Exercise directions —
Copy out every line holding the string "linecap" from the records below.

Saved data entries

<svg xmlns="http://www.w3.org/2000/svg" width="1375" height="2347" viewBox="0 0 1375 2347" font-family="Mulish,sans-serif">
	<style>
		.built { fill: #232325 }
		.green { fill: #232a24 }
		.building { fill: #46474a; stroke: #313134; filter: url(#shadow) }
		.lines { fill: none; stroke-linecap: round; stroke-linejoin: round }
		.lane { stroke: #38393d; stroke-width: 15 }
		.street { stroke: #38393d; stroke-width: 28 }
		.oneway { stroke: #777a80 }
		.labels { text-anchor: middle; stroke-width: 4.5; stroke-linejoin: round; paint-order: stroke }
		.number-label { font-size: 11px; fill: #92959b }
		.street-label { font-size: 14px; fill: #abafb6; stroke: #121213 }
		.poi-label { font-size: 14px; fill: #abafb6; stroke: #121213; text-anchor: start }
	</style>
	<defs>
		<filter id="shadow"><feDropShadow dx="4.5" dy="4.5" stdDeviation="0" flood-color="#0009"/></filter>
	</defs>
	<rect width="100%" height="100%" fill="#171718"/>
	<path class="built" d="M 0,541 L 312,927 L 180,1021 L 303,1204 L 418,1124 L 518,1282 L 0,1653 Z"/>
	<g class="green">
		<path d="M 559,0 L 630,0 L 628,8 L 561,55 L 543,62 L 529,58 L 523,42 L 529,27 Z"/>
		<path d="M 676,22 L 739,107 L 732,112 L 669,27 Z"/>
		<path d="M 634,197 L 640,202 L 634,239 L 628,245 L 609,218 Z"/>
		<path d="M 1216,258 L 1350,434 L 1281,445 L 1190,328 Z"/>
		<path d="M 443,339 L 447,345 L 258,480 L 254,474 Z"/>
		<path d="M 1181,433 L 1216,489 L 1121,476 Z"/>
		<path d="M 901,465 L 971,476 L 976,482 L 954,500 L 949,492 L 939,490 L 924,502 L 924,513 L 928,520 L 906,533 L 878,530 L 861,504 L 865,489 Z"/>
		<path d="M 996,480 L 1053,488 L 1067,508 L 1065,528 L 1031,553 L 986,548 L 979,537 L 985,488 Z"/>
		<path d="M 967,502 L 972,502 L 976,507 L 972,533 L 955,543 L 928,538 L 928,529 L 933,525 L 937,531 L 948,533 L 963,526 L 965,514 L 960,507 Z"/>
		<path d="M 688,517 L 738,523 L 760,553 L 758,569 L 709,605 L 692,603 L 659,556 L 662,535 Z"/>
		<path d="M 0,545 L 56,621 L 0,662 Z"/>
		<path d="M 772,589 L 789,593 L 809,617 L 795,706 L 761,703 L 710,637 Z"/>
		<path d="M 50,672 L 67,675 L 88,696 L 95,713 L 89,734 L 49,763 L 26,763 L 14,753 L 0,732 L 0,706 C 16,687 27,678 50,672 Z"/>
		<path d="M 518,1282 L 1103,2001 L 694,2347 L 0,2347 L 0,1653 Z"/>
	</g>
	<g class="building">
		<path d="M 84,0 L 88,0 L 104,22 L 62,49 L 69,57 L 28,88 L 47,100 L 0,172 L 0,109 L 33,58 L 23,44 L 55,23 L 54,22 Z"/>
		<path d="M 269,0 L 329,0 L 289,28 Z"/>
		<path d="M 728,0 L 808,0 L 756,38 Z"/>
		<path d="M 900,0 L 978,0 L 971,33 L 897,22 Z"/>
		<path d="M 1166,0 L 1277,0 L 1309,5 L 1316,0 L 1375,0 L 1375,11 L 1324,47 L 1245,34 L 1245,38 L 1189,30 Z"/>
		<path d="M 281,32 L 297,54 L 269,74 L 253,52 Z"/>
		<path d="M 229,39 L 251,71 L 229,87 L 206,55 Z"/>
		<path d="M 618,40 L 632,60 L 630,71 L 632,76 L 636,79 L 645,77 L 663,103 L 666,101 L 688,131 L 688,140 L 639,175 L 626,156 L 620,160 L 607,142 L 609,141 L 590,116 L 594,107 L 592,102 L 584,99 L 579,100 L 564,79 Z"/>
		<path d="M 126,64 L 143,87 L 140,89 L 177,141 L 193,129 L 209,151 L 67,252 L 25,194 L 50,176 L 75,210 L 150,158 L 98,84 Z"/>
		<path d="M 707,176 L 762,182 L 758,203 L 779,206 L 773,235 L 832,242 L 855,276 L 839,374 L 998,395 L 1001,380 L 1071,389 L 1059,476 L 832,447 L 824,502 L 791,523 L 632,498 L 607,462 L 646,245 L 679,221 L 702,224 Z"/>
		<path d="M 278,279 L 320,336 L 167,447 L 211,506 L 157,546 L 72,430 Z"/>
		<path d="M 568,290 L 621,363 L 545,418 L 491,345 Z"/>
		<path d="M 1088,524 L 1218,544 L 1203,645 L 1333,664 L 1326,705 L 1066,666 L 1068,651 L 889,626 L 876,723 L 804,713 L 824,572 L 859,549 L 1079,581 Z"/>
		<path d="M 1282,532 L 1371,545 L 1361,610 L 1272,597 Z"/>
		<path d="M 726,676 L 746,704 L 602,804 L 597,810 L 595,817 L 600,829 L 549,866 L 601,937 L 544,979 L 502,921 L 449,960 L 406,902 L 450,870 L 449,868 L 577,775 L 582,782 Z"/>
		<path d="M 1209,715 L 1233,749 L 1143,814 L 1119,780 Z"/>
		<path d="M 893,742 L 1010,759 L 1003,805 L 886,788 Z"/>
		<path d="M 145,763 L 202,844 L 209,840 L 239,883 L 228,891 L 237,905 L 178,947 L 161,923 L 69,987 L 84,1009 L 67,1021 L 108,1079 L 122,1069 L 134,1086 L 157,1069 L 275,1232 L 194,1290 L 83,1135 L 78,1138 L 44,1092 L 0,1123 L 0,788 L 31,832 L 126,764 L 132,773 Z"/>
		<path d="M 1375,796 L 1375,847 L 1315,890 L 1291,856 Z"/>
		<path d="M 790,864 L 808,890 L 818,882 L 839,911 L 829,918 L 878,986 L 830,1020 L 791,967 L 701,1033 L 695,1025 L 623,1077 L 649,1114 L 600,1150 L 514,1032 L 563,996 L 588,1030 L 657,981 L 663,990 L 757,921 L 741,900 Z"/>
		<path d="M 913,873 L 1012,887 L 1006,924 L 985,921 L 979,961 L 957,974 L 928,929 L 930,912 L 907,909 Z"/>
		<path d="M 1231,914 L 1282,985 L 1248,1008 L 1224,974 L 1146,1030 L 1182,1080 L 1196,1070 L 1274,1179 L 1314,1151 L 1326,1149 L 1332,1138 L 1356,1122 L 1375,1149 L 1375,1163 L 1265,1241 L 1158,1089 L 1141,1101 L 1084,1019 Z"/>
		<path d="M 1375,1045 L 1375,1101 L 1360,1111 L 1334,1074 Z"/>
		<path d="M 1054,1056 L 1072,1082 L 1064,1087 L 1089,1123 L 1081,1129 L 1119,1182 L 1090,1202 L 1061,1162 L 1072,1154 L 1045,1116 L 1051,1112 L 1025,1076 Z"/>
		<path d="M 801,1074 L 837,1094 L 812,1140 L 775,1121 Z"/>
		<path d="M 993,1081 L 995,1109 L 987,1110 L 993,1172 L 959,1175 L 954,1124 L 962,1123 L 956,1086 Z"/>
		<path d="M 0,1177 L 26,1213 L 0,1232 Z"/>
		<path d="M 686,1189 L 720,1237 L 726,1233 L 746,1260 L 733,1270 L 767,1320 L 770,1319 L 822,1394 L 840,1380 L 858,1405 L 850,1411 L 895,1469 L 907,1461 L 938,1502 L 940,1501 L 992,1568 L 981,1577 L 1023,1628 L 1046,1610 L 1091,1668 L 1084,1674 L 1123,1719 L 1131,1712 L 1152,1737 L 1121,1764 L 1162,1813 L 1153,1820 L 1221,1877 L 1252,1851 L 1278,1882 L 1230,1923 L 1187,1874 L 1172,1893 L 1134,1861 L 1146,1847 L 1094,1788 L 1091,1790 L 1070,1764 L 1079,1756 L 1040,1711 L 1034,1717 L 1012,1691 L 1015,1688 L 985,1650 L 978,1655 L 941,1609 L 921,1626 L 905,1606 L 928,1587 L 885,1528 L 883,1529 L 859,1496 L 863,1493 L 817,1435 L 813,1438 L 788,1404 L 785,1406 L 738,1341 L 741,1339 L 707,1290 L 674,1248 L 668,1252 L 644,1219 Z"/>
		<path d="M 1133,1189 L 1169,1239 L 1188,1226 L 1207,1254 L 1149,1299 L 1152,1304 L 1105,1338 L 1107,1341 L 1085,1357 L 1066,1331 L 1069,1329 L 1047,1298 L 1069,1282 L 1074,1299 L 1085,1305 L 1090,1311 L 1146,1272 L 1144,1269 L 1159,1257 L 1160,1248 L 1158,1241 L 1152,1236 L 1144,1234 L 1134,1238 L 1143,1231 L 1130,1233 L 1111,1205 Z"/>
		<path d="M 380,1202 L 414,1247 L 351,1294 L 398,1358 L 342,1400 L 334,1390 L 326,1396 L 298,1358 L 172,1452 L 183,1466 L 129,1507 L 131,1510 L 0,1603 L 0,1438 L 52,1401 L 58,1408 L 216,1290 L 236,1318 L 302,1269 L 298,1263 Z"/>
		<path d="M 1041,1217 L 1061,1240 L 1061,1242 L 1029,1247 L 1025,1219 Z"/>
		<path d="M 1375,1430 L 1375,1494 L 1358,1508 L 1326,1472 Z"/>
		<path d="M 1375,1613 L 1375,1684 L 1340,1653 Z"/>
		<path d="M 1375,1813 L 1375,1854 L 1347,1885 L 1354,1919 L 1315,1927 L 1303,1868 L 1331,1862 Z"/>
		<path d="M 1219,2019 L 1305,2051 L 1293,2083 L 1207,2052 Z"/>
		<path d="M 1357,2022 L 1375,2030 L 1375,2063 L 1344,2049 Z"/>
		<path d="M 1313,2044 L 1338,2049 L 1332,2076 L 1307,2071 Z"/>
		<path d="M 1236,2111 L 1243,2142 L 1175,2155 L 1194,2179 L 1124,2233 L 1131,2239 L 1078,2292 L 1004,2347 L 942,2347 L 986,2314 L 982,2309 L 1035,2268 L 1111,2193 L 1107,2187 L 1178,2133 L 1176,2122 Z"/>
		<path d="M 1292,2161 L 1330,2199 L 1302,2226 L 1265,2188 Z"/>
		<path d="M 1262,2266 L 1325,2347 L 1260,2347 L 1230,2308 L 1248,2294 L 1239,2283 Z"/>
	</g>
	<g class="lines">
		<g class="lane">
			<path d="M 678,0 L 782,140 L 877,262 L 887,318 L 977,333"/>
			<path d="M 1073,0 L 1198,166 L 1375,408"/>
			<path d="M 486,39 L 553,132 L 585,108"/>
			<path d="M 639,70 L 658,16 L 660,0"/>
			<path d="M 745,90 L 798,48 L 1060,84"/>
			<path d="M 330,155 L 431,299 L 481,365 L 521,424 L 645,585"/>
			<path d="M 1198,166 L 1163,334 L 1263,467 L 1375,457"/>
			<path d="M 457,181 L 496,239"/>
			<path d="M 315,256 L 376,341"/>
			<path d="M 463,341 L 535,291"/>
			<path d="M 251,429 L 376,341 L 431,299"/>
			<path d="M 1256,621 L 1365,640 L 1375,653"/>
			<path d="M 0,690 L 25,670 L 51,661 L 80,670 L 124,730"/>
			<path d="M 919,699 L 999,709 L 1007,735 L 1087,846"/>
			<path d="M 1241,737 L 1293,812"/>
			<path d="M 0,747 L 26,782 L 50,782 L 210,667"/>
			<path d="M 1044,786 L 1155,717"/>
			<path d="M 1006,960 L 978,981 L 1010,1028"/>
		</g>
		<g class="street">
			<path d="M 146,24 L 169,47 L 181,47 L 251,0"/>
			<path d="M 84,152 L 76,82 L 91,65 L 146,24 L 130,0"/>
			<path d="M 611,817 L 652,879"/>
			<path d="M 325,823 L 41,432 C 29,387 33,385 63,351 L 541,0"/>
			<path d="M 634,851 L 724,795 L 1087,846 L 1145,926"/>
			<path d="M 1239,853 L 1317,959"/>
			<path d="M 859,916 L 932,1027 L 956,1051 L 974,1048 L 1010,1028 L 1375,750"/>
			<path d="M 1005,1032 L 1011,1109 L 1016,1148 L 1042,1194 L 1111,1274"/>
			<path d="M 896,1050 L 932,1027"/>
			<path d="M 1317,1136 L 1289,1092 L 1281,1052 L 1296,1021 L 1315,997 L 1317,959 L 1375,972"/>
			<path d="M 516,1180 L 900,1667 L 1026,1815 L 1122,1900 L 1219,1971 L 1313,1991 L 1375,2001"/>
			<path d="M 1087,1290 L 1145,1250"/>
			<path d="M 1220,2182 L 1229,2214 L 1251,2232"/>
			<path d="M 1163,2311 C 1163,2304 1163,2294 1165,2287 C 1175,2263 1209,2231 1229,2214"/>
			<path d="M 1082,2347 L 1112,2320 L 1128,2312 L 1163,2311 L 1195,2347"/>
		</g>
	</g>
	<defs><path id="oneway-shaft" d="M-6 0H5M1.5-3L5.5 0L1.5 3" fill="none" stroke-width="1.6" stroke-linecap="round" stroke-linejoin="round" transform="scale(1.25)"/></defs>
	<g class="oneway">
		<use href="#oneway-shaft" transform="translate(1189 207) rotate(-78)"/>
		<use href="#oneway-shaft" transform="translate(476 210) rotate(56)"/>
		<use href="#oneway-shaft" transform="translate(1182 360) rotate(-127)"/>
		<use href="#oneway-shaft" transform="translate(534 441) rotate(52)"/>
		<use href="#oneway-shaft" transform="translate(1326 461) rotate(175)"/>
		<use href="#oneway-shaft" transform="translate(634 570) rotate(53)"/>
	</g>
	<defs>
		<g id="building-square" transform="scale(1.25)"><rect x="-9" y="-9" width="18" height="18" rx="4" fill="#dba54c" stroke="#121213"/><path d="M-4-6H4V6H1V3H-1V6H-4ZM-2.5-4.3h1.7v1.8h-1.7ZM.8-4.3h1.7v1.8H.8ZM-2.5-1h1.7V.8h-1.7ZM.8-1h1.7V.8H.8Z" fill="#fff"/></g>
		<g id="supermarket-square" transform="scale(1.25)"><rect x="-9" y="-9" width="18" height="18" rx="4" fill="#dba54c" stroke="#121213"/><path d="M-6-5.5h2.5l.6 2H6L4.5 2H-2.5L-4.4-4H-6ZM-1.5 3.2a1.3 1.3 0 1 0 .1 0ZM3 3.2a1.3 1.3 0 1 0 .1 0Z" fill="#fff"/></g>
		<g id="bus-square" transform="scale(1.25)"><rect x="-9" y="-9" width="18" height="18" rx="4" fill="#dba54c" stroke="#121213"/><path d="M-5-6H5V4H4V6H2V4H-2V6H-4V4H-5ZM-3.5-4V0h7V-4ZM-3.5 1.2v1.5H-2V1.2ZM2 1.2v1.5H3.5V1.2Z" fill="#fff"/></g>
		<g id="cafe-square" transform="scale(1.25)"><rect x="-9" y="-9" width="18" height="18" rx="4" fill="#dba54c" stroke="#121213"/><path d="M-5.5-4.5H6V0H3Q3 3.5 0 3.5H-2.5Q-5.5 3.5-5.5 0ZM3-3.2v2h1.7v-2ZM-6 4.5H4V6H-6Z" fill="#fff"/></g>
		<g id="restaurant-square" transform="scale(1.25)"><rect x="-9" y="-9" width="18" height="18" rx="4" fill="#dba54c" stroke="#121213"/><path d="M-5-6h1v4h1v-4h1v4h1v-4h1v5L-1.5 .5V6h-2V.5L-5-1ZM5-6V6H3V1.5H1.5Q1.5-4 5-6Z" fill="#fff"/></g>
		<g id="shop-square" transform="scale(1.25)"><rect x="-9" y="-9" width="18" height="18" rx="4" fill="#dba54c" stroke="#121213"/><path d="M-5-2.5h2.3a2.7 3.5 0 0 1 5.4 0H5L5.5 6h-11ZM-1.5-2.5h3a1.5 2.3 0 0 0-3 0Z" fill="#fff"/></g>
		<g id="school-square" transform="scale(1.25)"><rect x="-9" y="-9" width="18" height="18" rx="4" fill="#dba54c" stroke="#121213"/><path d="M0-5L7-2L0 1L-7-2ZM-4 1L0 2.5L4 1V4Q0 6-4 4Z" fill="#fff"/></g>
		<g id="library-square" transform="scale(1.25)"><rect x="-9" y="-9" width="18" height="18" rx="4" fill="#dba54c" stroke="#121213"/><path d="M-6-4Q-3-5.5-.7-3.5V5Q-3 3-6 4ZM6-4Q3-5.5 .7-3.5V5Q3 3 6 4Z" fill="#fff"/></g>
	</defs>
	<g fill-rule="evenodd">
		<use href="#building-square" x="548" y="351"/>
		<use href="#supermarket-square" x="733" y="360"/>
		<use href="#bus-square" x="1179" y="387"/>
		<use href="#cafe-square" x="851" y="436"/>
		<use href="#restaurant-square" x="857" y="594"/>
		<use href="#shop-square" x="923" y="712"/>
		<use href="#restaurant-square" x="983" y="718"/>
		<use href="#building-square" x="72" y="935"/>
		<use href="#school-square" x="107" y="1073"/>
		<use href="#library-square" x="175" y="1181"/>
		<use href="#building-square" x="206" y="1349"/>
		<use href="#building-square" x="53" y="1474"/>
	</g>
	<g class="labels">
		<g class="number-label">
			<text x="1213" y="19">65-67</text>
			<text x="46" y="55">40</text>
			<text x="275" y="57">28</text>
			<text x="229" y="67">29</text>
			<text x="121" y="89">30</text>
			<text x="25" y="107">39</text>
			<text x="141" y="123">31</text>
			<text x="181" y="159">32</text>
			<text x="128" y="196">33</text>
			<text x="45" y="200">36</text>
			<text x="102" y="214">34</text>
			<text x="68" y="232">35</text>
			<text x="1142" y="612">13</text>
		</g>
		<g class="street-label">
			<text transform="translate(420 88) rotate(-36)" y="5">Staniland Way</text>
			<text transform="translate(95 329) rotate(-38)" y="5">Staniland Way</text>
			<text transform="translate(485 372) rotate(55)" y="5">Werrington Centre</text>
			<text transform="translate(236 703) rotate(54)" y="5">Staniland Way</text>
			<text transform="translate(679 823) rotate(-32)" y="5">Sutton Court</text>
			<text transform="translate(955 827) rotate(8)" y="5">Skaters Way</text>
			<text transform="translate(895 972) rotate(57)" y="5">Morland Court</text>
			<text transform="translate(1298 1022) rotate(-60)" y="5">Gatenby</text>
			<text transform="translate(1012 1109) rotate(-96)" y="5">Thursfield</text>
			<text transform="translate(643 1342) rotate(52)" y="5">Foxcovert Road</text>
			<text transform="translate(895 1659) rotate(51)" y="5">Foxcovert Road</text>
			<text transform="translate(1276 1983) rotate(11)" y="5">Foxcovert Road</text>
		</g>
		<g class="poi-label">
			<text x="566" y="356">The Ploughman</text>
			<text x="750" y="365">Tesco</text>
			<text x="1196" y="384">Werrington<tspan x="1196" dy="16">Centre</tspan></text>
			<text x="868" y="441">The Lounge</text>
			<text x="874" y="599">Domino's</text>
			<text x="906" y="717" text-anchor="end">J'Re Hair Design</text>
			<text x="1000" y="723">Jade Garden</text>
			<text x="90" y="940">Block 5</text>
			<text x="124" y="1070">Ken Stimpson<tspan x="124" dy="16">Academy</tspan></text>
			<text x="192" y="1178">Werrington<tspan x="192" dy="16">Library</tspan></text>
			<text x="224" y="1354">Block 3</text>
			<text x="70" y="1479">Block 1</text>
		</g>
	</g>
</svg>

Result for this exercise —
		.lines { fill: none; stroke-linecap: round; stroke-linejoin: round }
	<defs><path id="oneway-shaft" d="M-6 0H5M1.5-3L5.5 0L1.5 3" fill="none" stroke-width="1.6" stroke-linecap="round" stroke-linejoin="round" transform="scale(1.25)"/></defs>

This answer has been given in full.